В многочисленных статьях и отзывах о пьесе и спектаклях в Малом и Александрийском театрах отмечалось, что писатель "отразил век", выставил на обсуждение злободневную тему самоубийства, занимавшую русскую интеллигенцию конца века. Критики указывали, что, работая над пьесой, Немирович-Данченко учитывал современную ему философскую и художественную литературу, в частности, трактат Е. Дюринга "Ценность жизни", вышедший в России в 1894 году, работу М. Метерлинка "Тайны души", полемизировал с философией социального пессимизма А. Шопенгауэра, Э. Гартмана и т. д. Все это так. Однако в пьесе нельзя не увидеть и чисто русских нравственных проблем, размышлений о сострадании, великодушии — вечных ценностях, спасающих человека, вселяющих в него веру и желание жить.

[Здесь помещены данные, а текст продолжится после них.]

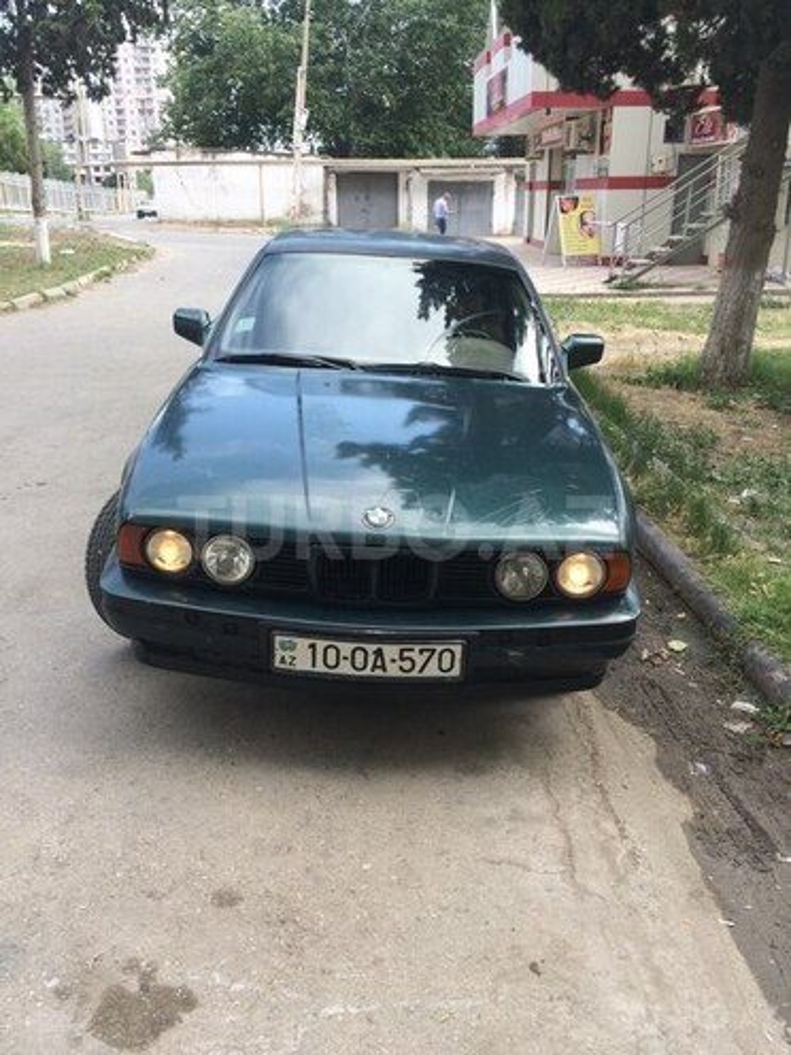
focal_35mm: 29
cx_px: 396
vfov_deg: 61.7
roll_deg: +2.2
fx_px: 884
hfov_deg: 48.2
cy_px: 528
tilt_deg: -20.4
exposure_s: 1/380
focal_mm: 4.15
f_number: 2.2
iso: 32
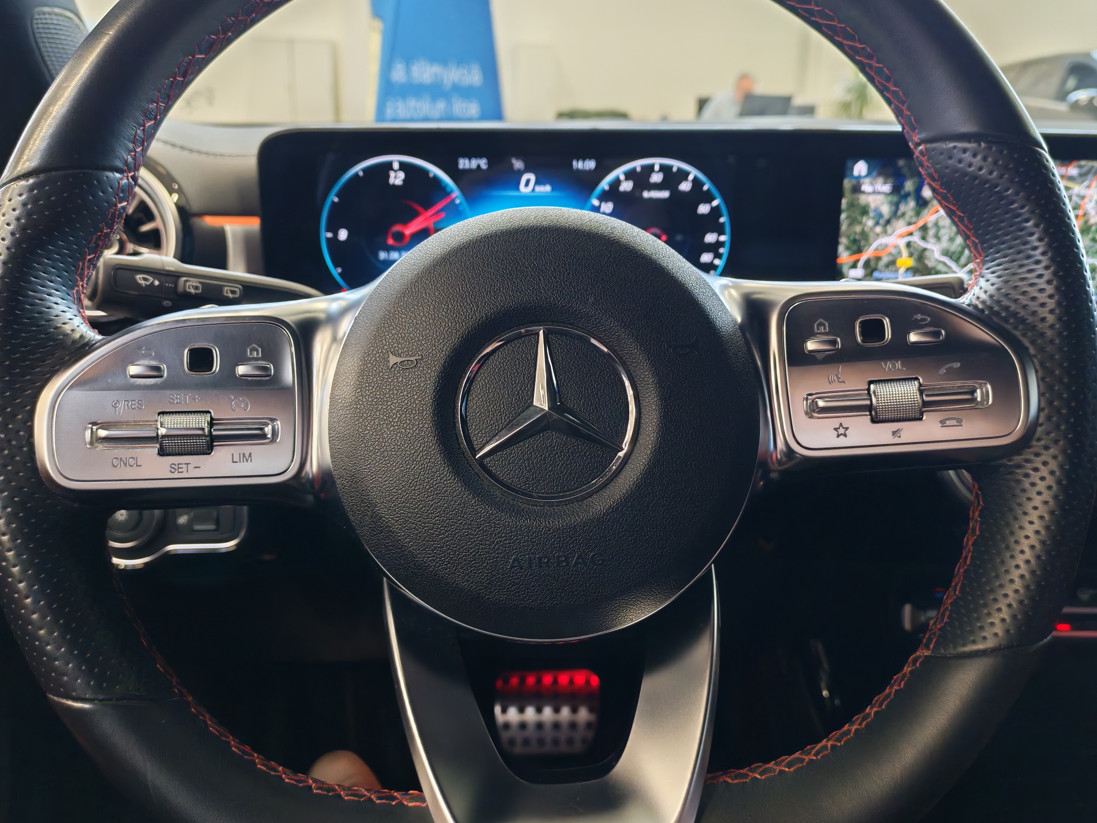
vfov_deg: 46.8
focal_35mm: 30
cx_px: 548
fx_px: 951
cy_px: 412
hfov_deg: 60.0
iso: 809
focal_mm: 6.12
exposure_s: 1/100
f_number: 1.9
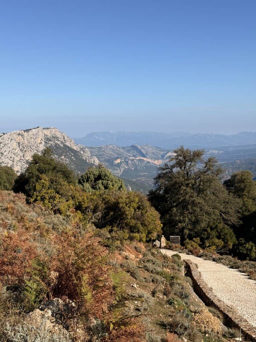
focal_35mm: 48
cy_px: 171
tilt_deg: -4.7
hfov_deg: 30.3
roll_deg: +1.2
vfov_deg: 39.7
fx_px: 473
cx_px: 128
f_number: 1.78
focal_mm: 6.76
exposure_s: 1/5587
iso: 64
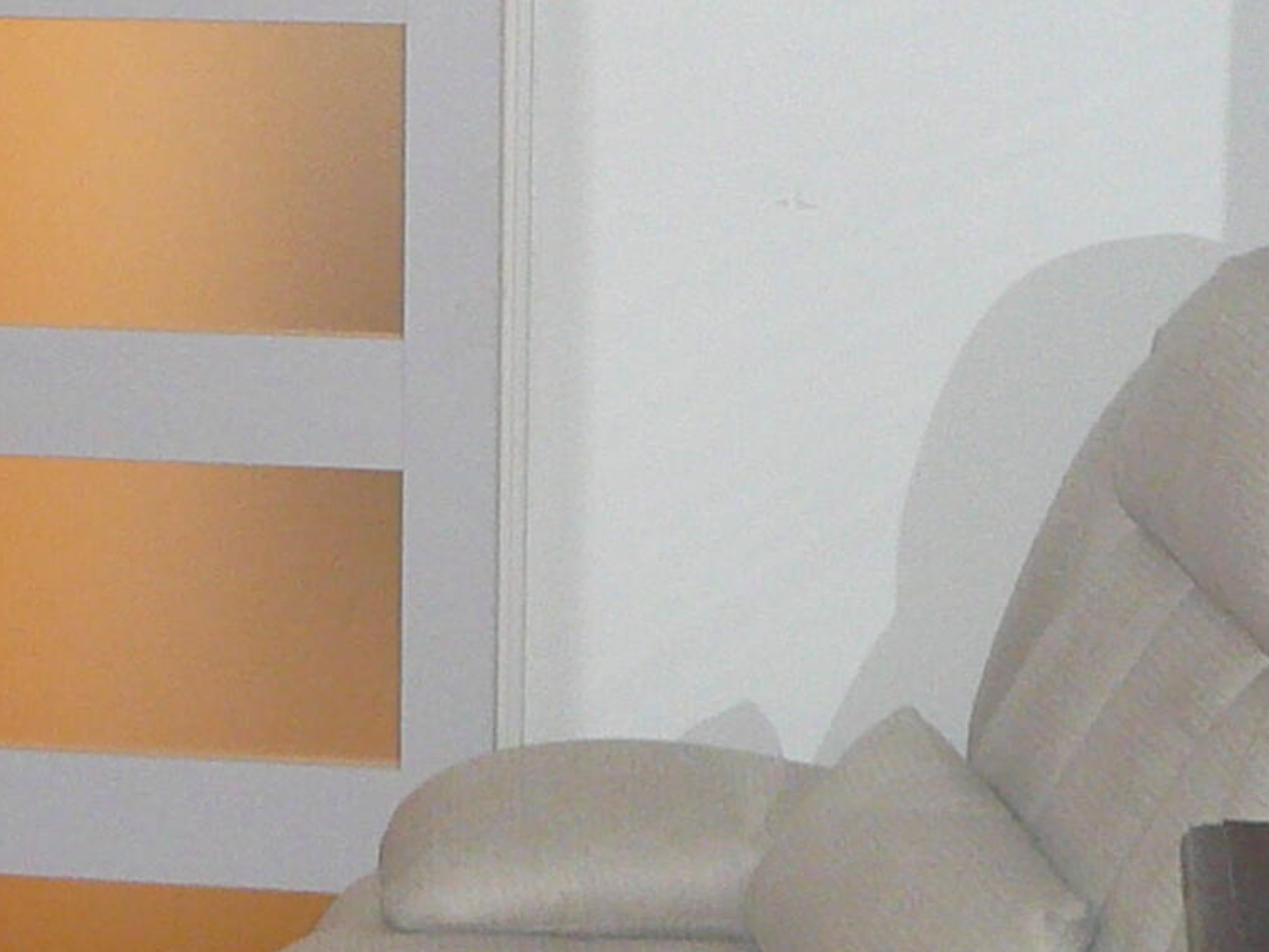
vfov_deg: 12.3
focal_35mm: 119
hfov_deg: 16.3
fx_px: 4363
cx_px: 62
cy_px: 54
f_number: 2.8
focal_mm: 5.2
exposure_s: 1/30
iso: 200
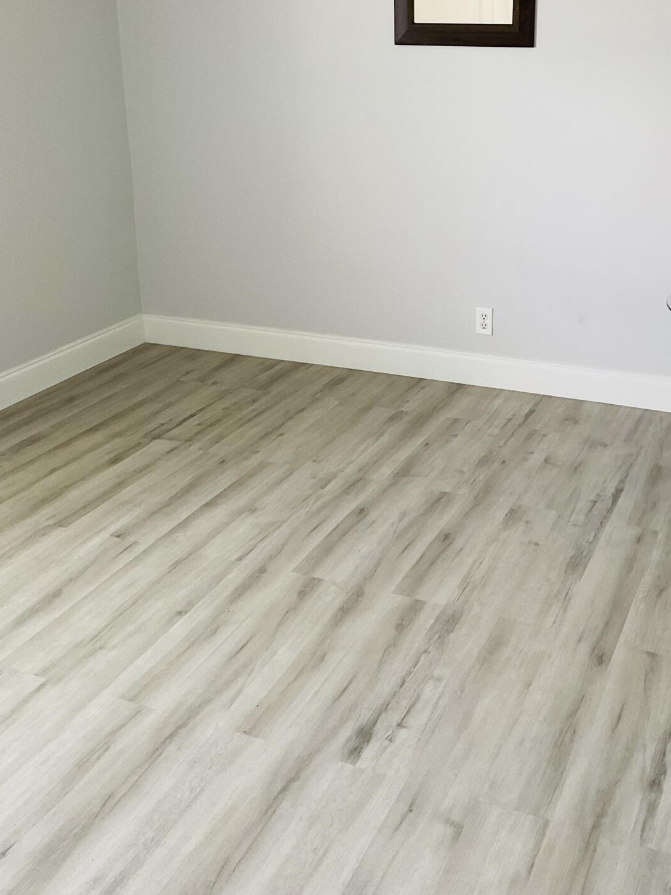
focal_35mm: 41
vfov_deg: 45.1
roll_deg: -1.0
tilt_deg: -14.4
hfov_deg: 34.9
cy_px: 297
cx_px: 436
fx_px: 1060
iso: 80
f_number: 1.8
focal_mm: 3
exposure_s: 1/60
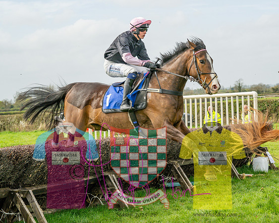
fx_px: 799
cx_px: 202
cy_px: 129
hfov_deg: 19.7
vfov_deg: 15.9
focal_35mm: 97
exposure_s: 1/1600
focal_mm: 64
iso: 400
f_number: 5
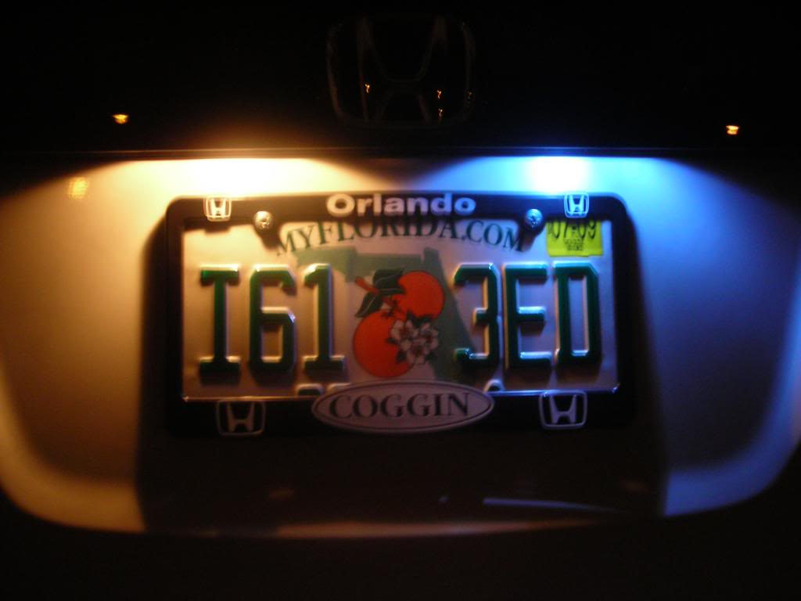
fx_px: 879
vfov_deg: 37.7
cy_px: 300
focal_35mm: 38
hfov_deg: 49.0
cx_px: 400
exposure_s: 1/3.9
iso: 159
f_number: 3.2
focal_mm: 6.3
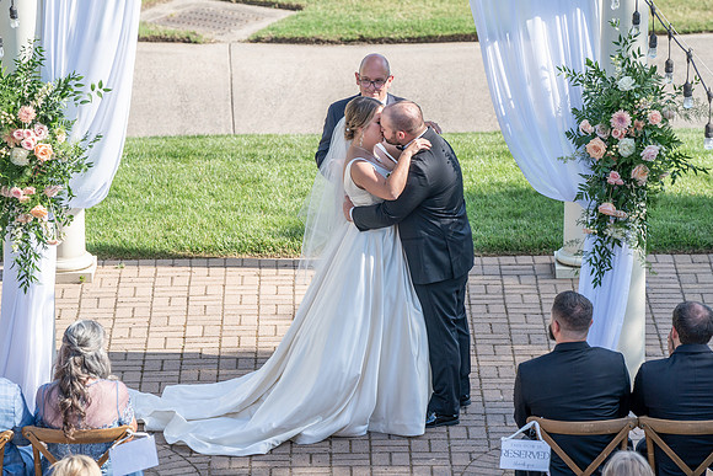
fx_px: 4068
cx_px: 364
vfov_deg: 6.7
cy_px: 246
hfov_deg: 10.0
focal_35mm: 205
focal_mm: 197
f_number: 5.6
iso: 100
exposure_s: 1/320
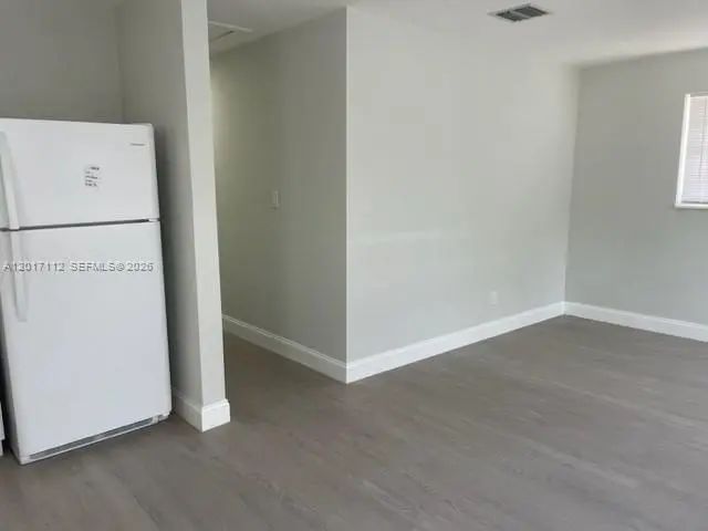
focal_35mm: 26
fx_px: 532
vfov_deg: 53.1
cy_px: 266
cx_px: 354
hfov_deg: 67.3
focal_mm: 4.2
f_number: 1.6
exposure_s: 1/121
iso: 80
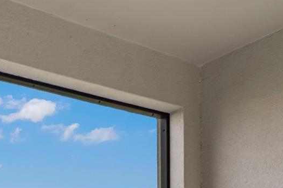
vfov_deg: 23.3
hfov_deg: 32.4
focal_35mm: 49
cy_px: 265
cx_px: -66
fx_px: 385
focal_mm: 16
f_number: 6.3
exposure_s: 1/2.5
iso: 100
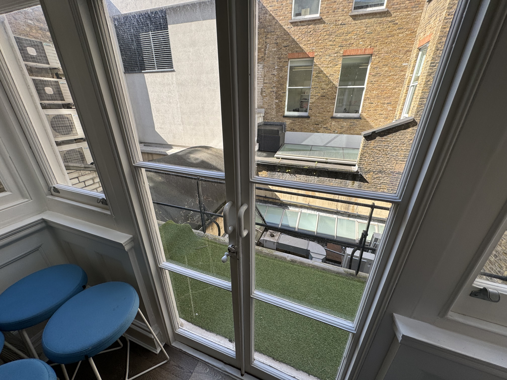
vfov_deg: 85.7
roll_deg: +0.2
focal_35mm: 14
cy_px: 190
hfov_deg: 102.1
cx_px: 254
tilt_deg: -24.1
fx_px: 205
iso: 40
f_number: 2.2
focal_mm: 2.22
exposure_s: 1/346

"Капитальной", по выражению критика тех лет, была сцена в кабинете Данилы Демурина, где происходит его долгий (целый акт!) разговор с женой. Это философский, идейный, сюжетный центр пьесы и спектакля. Данила и Анна читают предсмертное письмо Морского, говорят о любви, измене, великодушии, сложных человеческих отношениях. Сазонов и Савина вели сцену медленно, обстоятельно, вникая в бытовые и психологические подробности поведения героев. Драматургический материал не был равноценным. Сазонов имел выигрышную роль — его герой перерождается под влиянием жалости к жене. В начале их диалога он ее оскорбляет, угрожает ей, а в конце говорит: "Ну, обещай мне просто по-человечески, что ты ничего не сделаешь над собой, ну, хоть до завтра, только до завтра. {…}Ведь это что же такое! Дойти до такого рода отчаяния. Да неужто же кругом тебя звери, а не люди?!" Сазонов передавал движение характера Данилы, освобождающегося от жестокости, эгоизма надменного богача. Правда, по отзыву А. Р. Кугеля, Сазонову — Даниле не хватало "нежных вибраций в голосе". Критик слишком многого хотел от героя. Достаточно того, что он переломил себя.
Значительно менее интересный материал получила Савина. "Я думал, что г-жа Савина силою своего таланта и своей творческой вдумчивости наполнит собственным содержанием пустой футляр, предложенный автором, — писал А. Р. Кугель. — От г-жи Савиной зависело сделать Анну Викторовну эксцентриком и невропатом, или просто страдалицею, или женщиною, неудовлетворенною в инстинктах материнства, или мистиком, или чем-нибудь еще. Г-жа Савина же оставалась тенью, какою нарисовал Демурину автор" [70]. Здесь Кугель не совсем прав. Действительно, характер очерчен не очень внятно, фигура Анны выглядит несколько служебной, она тот «материал», на котором испытываются философские теории действующих лиц. И все-таки Савина передавала тихую скорбь своей героини, осознанное нежелание жить и показывала, как под влиянием любви и доброты таяла ее обреченность.